*Data extracts*.
━━━━

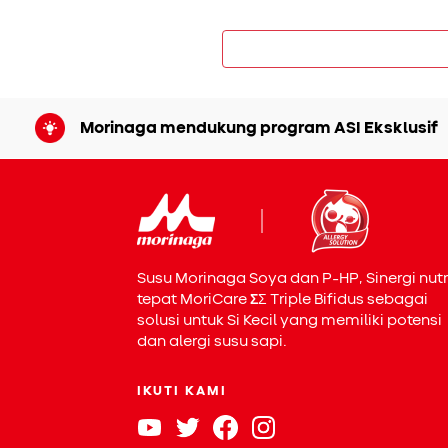
Morinaga mendukung program ASI Eksklusif
Tak kalah penting, peranannya 
Bun, karena tubuhnya tidak da
setiap harinya asupan proteinny
Susu Morinaga Soya dan P-HP, Sinergi nutr
Manfaat susu kedelai tidak han
tepat MoriCare
Σ
Σ
Triple Bifidus sebagai
beberapa peran pentingnya un
solusi untuk Si Kecil yang memiliki potensi
perkembangan otak. Ingin men
dan alergi susu sapi.
dan manfaatnya
.
IKUTI KAMI
Mengapa Prote
Unggul?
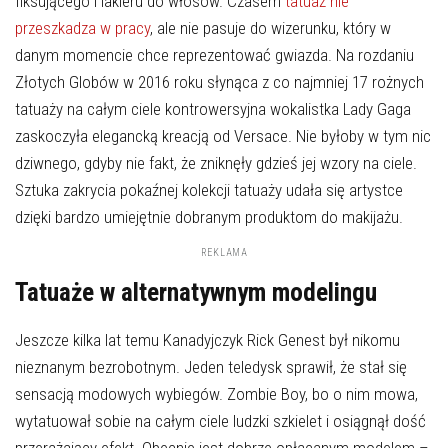
fiksującego i lakieru do włosów. Czasem
tatuaż nie
przeszkadza w pracy
, ale nie pasuje do wizerunku, który w
danym momencie chce reprezentować gwiazda. Na rozdaniu
Złotych Globów w 2016 roku słynąca z co najmniej 17 rożnych
tatuaży na całym ciele kontrowersyjna wokalistka Lady Gaga
zaskoczyła elegancką kreacją od Versace. Nie byłoby w tym nic
dziwnego, gdyby nie fakt, że zniknęły gdzieś jej wzory na ciele.
Sztuka zakrycia pokaźnej kolekcji tatuaży udała się artystce
dzięki bardzo umiejętnie dobranym produktom do makijażu.
REKLAMA
Tatuaże w alternatywnym modelingu
Jeszcze kilka lat temu Kanadyjczyk Rick Genest był nikomu
nieznanym bezrobotnym. Jeden teledysk sprawił, że stał się
sensacją modowych wybiegów. Zombie Boy, bo o nim mowa,
wytatuował sobie na całym ciele ludzki szkielet i osiągnął dość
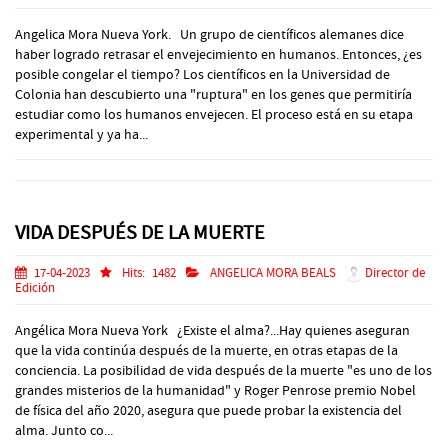
Angelica Mora Nueva York. Un grupo de científicos alemanes dice
haber logrado retrasar el envejecimiento en humanos. Entonces, ¿es
posible congelar el tiempo? Los científicos en la Universidad de
Colonia han descubierto una "ruptura" en los genes que permitiría
estudiar como los humanos envejecen. El proceso está en su etapa
experimental y ya ha...
VIDA DESPUÉS DE LA MUERTE
17-04-2023
Hits:
1482
ANGELICA MORA BEALS
Director de
Edición
Angélica Mora Nueva York ¿Existe el alma?...Hay quienes aseguran
que la vida continúa después de la muerte, en otras etapas de la
conciencia. La posibilidad de vida después de la muerte "es uno de los
grandes misterios de la humanidad" y Roger Penrose premio Nobel
de física del año 2020, asegura que puede probar la existencia del
alma. Junto co...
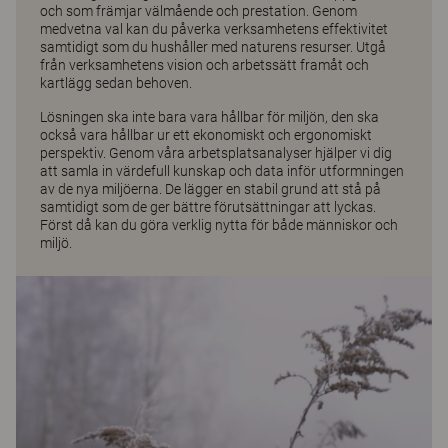
och som främjar välmående och prestation. Genom
medvetna val kan du påverka verksamhetens effektivitet
samtidigt som du hushåller med naturens resurser. Utgå
från verksamhetens vision och arbetssätt framåt och
kartlägg sedan behoven.
Lösningen ska inte bara vara hållbar för miljön, den ska
också vara hållbar ur ett ekonomiskt och ergonomiskt
perspektiv. Genom våra arbetsplatsanalyser hjälper vi dig
att samla in värdefull kunskap och data inför utformningen
av de nya miljöerna. De lägger en stabil grund att stå på
samtidigt som de ger bättre förutsättningar att lyckas.
Först då kan du göra verklig nytta för både människor och
miljö.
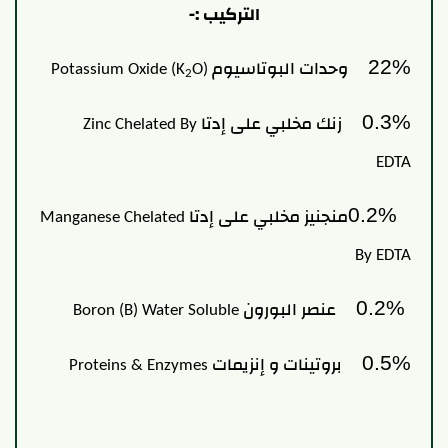
التركيب :-
وحدات البوتاسيوم
22%
Potassium Oxide (K
O)
2
زنك مخلبي على إدتا
0.3%
Zinc Chelated By
EDTA
منجنيز مخلبي على إدتا
0.2%
Manganese Chelated
By EDTA
عنصر البورون
0.2%
Boron (B) Water Soluble
بروتينات و إنزيمات
0.5%
Proteins & Enzymes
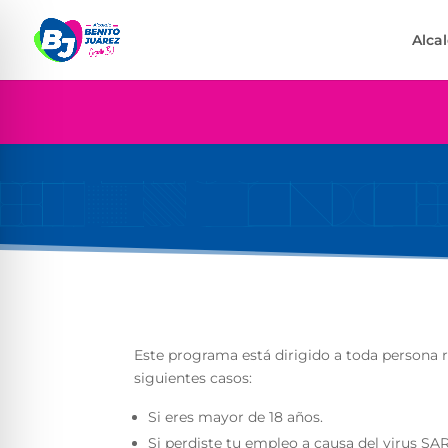
Alca
Este programa está dirigido a toda persona r
siguientes casos:
Si eres mayor de 18 años.
Si perdiste tu empleo a causa del virus S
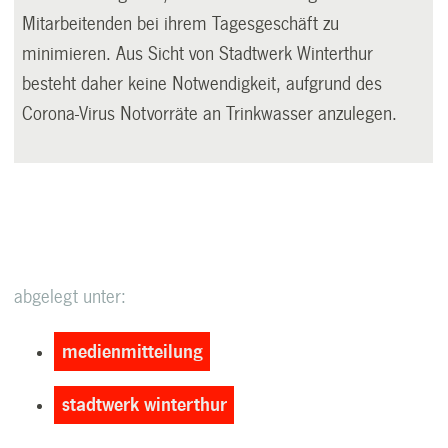
Mitarbeitenden bei ihrem Tagesgeschäft zu
minimieren. Aus Sicht von Stadtwerk Winterthur
besteht daher keine Notwendigkeit, aufgrund des
Corona-Virus Notvorräte an Trinkwasser anzulegen.
abgelegt unter:
medienmitteilung
stadtwerk winterthur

━━━━

Where an entry includes a picture, drop it, and print the rest of the material word for word.

*Answer to this exercise*.
Morinaga mendukung program ASI Eksklusif
Tak kalah penting, peranannya 
Bun, karena tubuhnya tidak da
setiap harinya asupan proteinny
Susu Morinaga Soya dan P-HP, Sinergi nutr
Manfaat susu kedelai tidak han
tepat MoriCare
Σ
Σ
Triple Bifidus sebagai
beberapa peran pentingnya un
solusi untuk Si Kecil yang memiliki potensi
perkembangan otak. Ingin men
dan alergi susu sapi.
dan manfaatnya
.
IKUTI KAMI
Mengapa Prote
Unggul?
fiksującego i lakieru do włosów. Czasem
tatuaż nie
przeszkadza w pracy
, ale nie pasuje do wizerunku, który w
danym momencie chce reprezentować gwiazda. Na rozdaniu
Złotych Globów w 2016 roku słynąca z co najmniej 17 rożnych
tatuaży na całym ciele kontrowersyjna wokalistka Lady Gaga
zaskoczyła elegancką kreacją od Versace. Nie byłoby w tym nic
dziwnego, gdyby nie fakt, że zniknęły gdzieś jej wzory na ciele.
Sztuka zakrycia pokaźnej kolekcji tatuaży udała się artystce
dzięki bardzo umiejętnie dobranym produktom do makijażu.
REKLAMA
Tatuaże w alternatywnym modelingu
Jeszcze kilka lat temu Kanadyjczyk Rick Genest był nikomu
nieznanym bezrobotnym. Jeden teledysk sprawił, że stał się
sensacją modowych wybiegów. Zombie Boy, bo o nim mowa,
wytatuował sobie na całym ciele ludzki szkielet i osiągnął dość
Angelica Mora Nueva York. Un grupo de científicos alemanes dice
haber logrado retrasar el envejecimiento en humanos. Entonces, ¿es
posible congelar el tiempo? Los científicos en la Universidad de
Colonia han descubierto una "ruptura" en los genes que permitiría
estudiar como los humanos envejecen. El proceso está en su etapa
experimental y ya ha...
VIDA DESPUÉS DE LA MUERTE
17-04-2023
Hits:
1482
ANGELICA MORA BEALS
Director de
Edición
Angélica Mora Nueva York ¿Existe el alma?...Hay quienes aseguran
que la vida continúa después de la muerte, en otras etapas de la
conciencia. La posibilidad de vida después de la muerte "es uno de los
grandes misterios de la humanidad" y Roger Penrose premio Nobel
de física del año 2020, asegura que puede probar la existencia del
alma. Junto co...
och som främjar välmående och prestation. Genom
medvetna val kan du påverka verksamhetens effektivitet
samtidigt som du hushåller med naturens resurser. Utgå
från verksamhetens vision och arbetssätt framåt och
kartlägg sedan behoven.
Lösningen ska inte bara vara hållbar för miljön, den ska
också vara hållbar ur ett ekonomiskt och ergonomiskt
perspektiv. Genom våra arbetsplatsanalyser hjälper vi dig
att samla in värdefull kunskap och data inför utformningen
av de nya miljöerna. De lägger en stabil grund att stå på
samtidigt som de ger bättre förutsättningar att lyckas.
Först då kan du göra verklig nytta för både människor och
miljö.
التركيب :-
وحدات البوتاسيوم
22%
Potassium Oxide (K
O)
2
زنك مخلبي على إدتا
0.3%
Zinc Chelated By
EDTA
منجنيز مخلبي على إدتا
0.2%
Manganese Chelated
By EDTA
عنصر البورون
0.2%
Boron (B) Water Soluble
بروتينات و إنزيمات
0.5%
Proteins & Enzymes
Alca
Este programa está dirigido a toda persona r
siguientes casos:
Si eres mayor de 18 años.
Si perdiste tu empleo a causa del virus S
Mitarbeitenden bei ihrem Tagesgeschäft zu
minimieren. Aus Sicht von Stadtwerk Winterthur
besteht daher keine Notwendigkeit, aufgrund des
Corona-Virus Notvorräte an Trinkwasser anzulegen.
abgelegt unter:
medienmitteilung
stadtwerk winterthur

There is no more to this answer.